→ **Problem details**
The listing must be copied out in full and exactly; no images go with it.

→ **Working data**
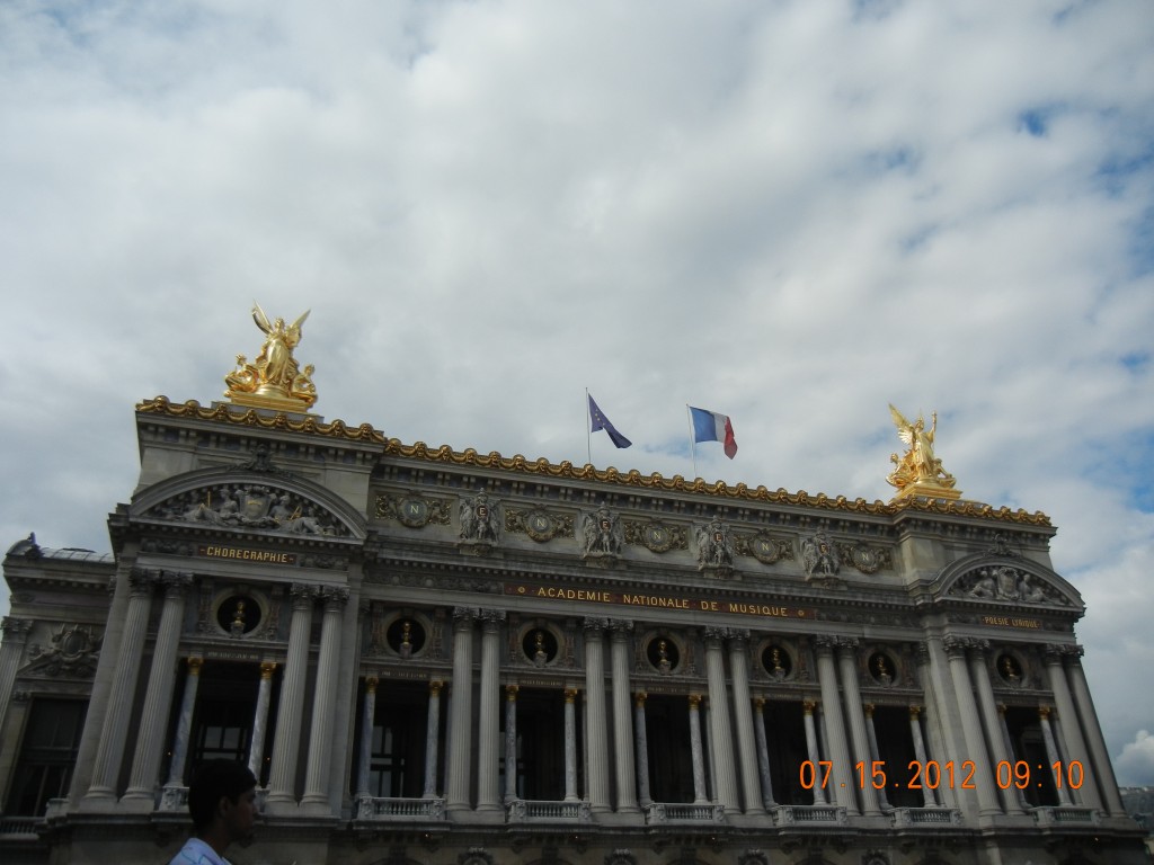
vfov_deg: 46.8
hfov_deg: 60.0
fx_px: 1000
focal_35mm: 30
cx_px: 577
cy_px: 432
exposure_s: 1/780
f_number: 7
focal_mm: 5.4
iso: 160
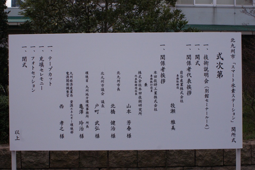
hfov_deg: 46.4
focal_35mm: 42
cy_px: 85
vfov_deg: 32.0
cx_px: 128
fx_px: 298
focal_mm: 28
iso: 800
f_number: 9
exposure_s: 1/1000
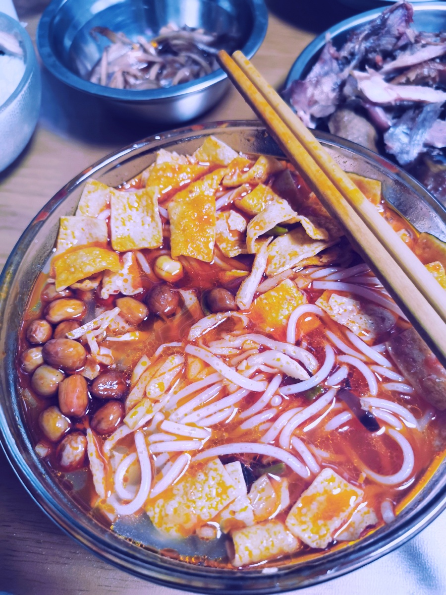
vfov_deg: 65.3
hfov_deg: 51.4
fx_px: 464
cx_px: 223
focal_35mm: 27
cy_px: 298
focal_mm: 5.58
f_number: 1.8
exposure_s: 1/50
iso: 320
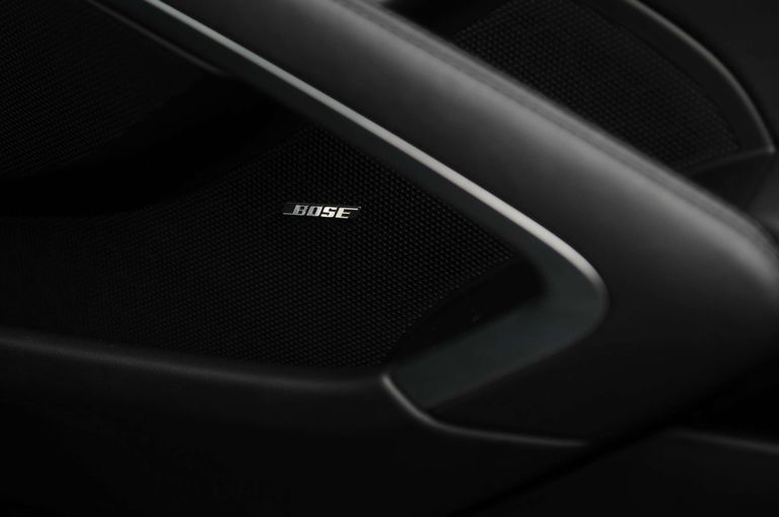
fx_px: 1513
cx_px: 390
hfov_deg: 28.9
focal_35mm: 70
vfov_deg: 19.4
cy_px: 258
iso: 200
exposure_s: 1/100
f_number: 3.5
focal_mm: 70
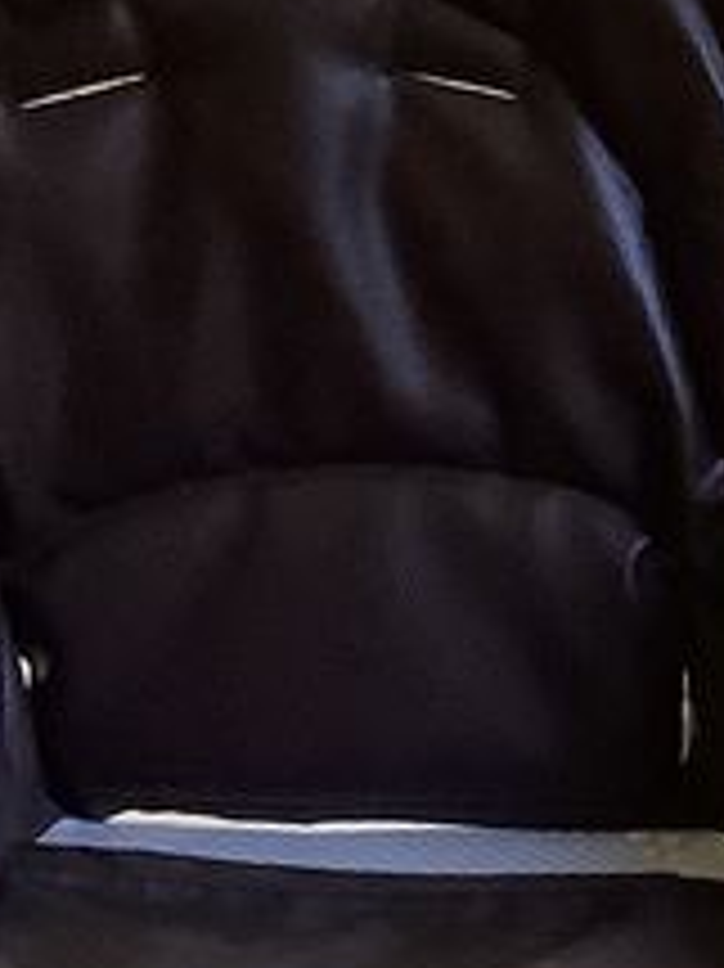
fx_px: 4020
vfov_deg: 13.4
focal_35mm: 144
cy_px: 1126
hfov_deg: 9.8
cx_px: 1250
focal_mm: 3.3
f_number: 2.4
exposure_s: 1/33
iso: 320
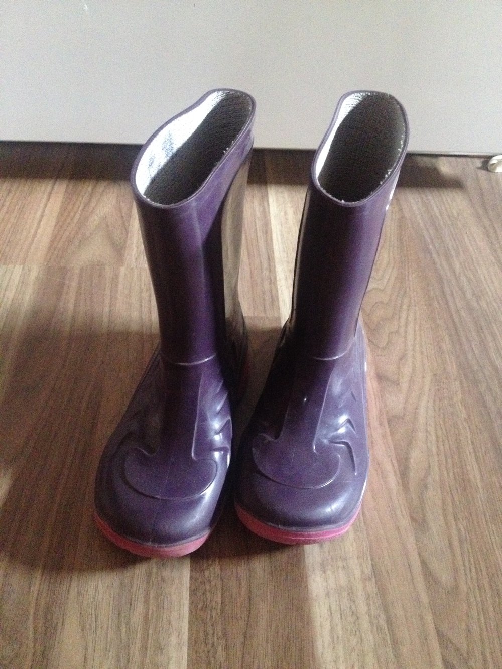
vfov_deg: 52.6
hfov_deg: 40.7
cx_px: 251
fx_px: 677
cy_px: 334
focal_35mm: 35
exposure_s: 1/15
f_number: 2.4
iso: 800
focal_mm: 4.28
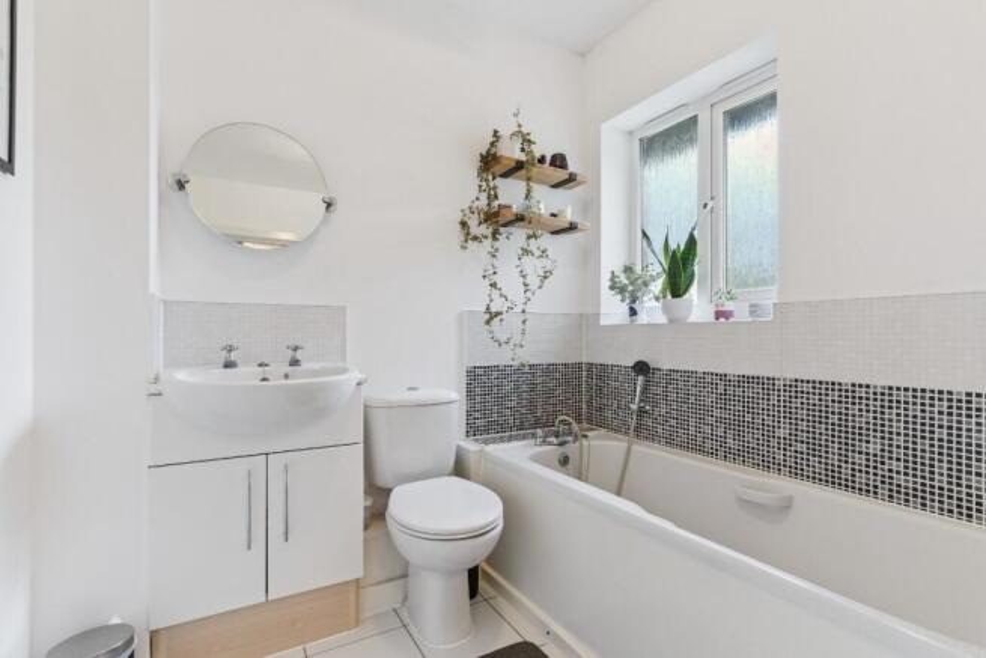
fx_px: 466
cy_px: 329
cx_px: 493
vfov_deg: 70.5
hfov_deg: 93.3
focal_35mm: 17
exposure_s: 1/25
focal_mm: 17
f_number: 6.3
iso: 800
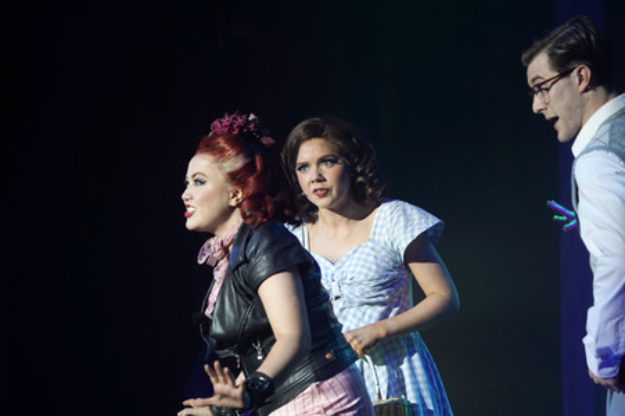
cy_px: 208
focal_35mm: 200
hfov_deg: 10.3
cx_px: 312
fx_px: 3470
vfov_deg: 6.9
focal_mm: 200
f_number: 5.6
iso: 3200
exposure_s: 1/640
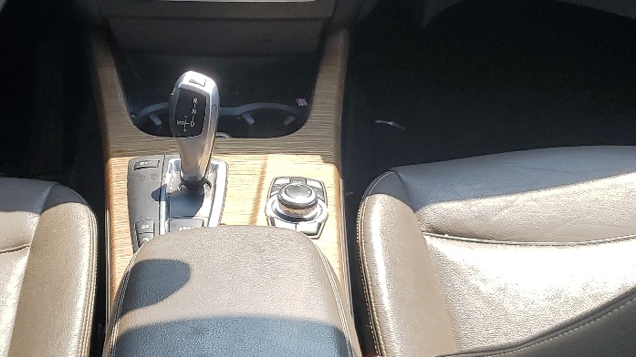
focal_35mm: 65
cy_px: 114
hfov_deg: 32.1
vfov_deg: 18.5
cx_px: 213
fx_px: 1096
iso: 50
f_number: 1.5
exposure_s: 1/769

→ **Exercise answer**
vfov_deg: 46.8
hfov_deg: 60.0
fx_px: 1000
focal_35mm: 30
cx_px: 577
cy_px: 432
exposure_s: 1/780
f_number: 7
focal_mm: 5.4
iso: 160
hfov_deg: 46.4
focal_35mm: 42
cy_px: 85
vfov_deg: 32.0
cx_px: 128
fx_px: 298
focal_mm: 28
iso: 800
f_number: 9
exposure_s: 1/1000
vfov_deg: 65.3
hfov_deg: 51.4
fx_px: 464
cx_px: 223
focal_35mm: 27
cy_px: 298
focal_mm: 5.58
f_number: 1.8
exposure_s: 1/50
iso: 320
fx_px: 1513
cx_px: 390
hfov_deg: 28.9
focal_35mm: 70
vfov_deg: 19.4
cy_px: 258
iso: 200
exposure_s: 1/100
f_number: 3.5
focal_mm: 70
fx_px: 4020
vfov_deg: 13.4
focal_35mm: 144
cy_px: 1126
hfov_deg: 9.8
cx_px: 1250
focal_mm: 3.3
f_number: 2.4
exposure_s: 1/33
iso: 320
vfov_deg: 52.6
hfov_deg: 40.7
cx_px: 251
fx_px: 677
cy_px: 334
focal_35mm: 35
exposure_s: 1/15
f_number: 2.4
iso: 800
focal_mm: 4.28
fx_px: 466
cy_px: 329
cx_px: 493
vfov_deg: 70.5
hfov_deg: 93.3
focal_35mm: 17
exposure_s: 1/25
focal_mm: 17
f_number: 6.3
iso: 800
cy_px: 208
focal_35mm: 200
hfov_deg: 10.3
cx_px: 312
fx_px: 3470
vfov_deg: 6.9
focal_mm: 200
f_number: 5.6
iso: 3200
exposure_s: 1/640
focal_35mm: 65
cy_px: 114
hfov_deg: 32.1
vfov_deg: 18.5
cx_px: 213
fx_px: 1096
iso: 50
f_number: 1.5
exposure_s: 1/769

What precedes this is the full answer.